Dissertação de Mestrado
Uma avaliação da utilização de matrizes de afinidades na validação de agrupamentos de dados
Fecha
2013-10-25Autor
Rafael Xavier Valente
Institución
Resumen
Differently from a supervised machine learning problem, where one seeks to find an approximate function from a labeled dataset, the unsupervised problems does not contain any information to guide the learning process. In this case, a criterion must be adopted for the establishment of the partitions. The problem with this approach is that usually the objective functions commonly used are degenerated according to the number of groups, thus the simple optimization of the adopted criterion is not able to provide the optimum number of partitions for a given dataset. Therefore, partitions for differente number of groups are performed and according to another metric these partitions are comparatively evaluated to select the optimum number of groups. In this work a new metric is proposed to identify the number of groups from datasets which can be clustered in compact clusters. In order to achieve the objective, the fuzzy partition matrix obtained from an algorithm like Fuzzy C-Means (FCM) is used to calculate a proximity matrix between the objects. Some factors are then calculated from the proximity matrix to compose the final index that will be used to compare the partitions and select the one which most agree which the proposed metric. Yet, the proximity matrix calculated makes it possible for the final user to visualize the clusters in two dimensions to validate the obtained results. To demonstrate the validity of the proposed metric, experiments with synthetics and real datasets are provided.

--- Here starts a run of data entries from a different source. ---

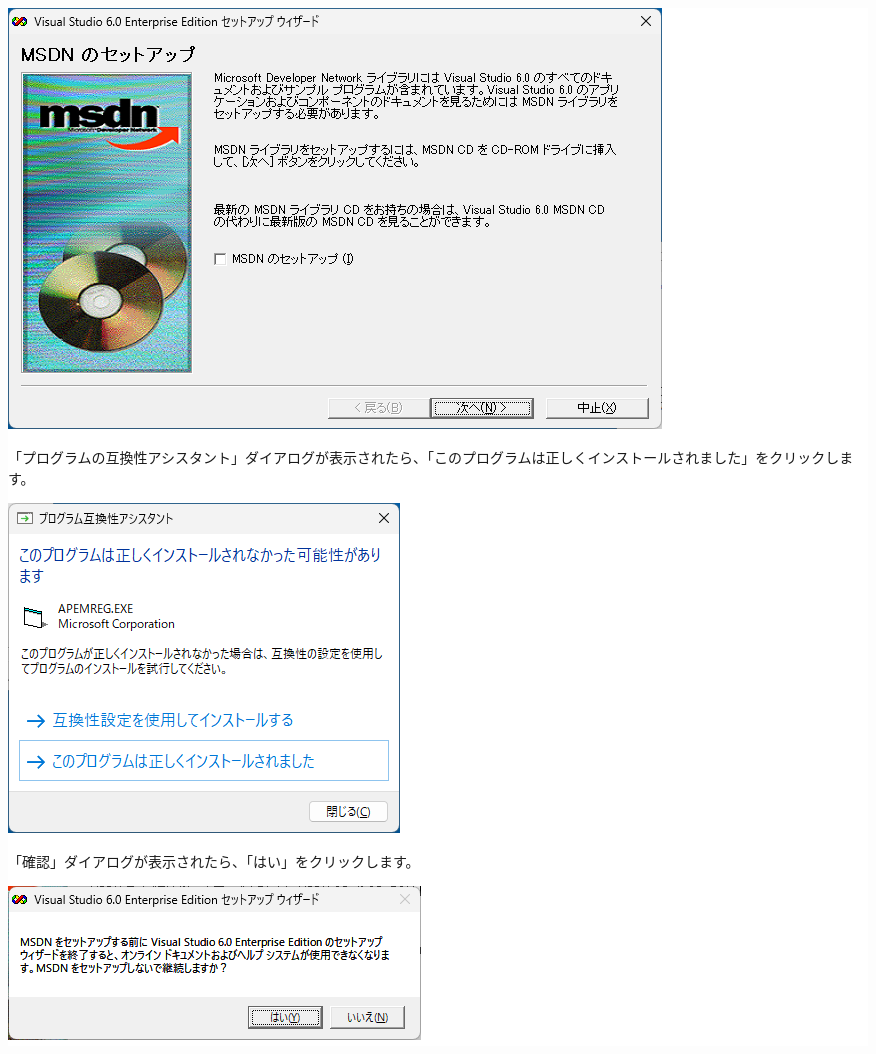 ![](303_VISUALSTUDIO6.png)

「プログラムの互換性アシスタント」ダイアログが表示されたら、「このプログラムは正しくインストールされました」をクリックします。

![](305_VISUALSTUDIO6.png)

「確認」ダイアログが表示されたら、「はい」をクリックします。

![](307_VISUALSTUDIO6.png)
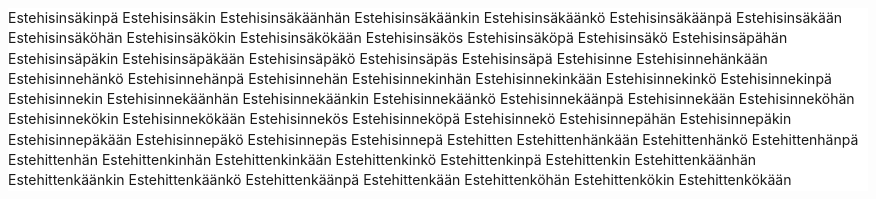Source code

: Estehisinsäkinpä
Estehisinsäkin
Estehisinsäkäänhän
Estehisinsäkäänkin
Estehisinsäkäänkö
Estehisinsäkäänpä
Estehisinsäkään
Estehisinsäköhän
Estehisinsäkökin
Estehisinsäkökään
Estehisinsäkös
Estehisinsäköpä
Estehisinsäkö
Estehisinsäpähän
Estehisinsäpäkin
Estehisinsäpäkään
Estehisinsäpäkö
Estehisinsäpäs
Estehisinsäpä
Estehisinne
Estehisinnehänkään
Estehisinnehänkö
Estehisinnehänpä
Estehisinnehän
Estehisinnekinhän
Estehisinnekinkään
Estehisinnekinkö
Estehisinnekinpä
Estehisinnekin
Estehisinnekäänhän
Estehisinnekäänkin
Estehisinnekäänkö
Estehisinnekäänpä
Estehisinnekään
Estehisinneköhän
Estehisinnekökin
Estehisinnekökään
Estehisinnekös
Estehisinneköpä
Estehisinnekö
Estehisinnepähän
Estehisinnepäkin
Estehisinnepäkään
Estehisinnepäkö
Estehisinnepäs
Estehisinnepä
Estehitten
Estehittenhänkään
Estehittenhänkö
Estehittenhänpä
Estehittenhän
Estehittenkinhän
Estehittenkinkään
Estehittenkinkö
Estehittenkinpä
Estehittenkin
Estehittenkäänhän
Estehittenkäänkin
Estehittenkäänkö
Estehittenkäänpä
Estehittenkään
Estehittenköhän
Estehittenkökin
Estehittenkökään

The results obtained for the controlled cases, where the datasets generator functions are known, show the validity of the development metric. For the real datasets, the obtained results are compared with other metrics to validate it. In this case, the results obtained show the new approach are consistent with other well-known metrics. In these cases, the proximity matrix presented are primordial to visualize the partitions and consequently validate it against the intrinsic structures of the datasets.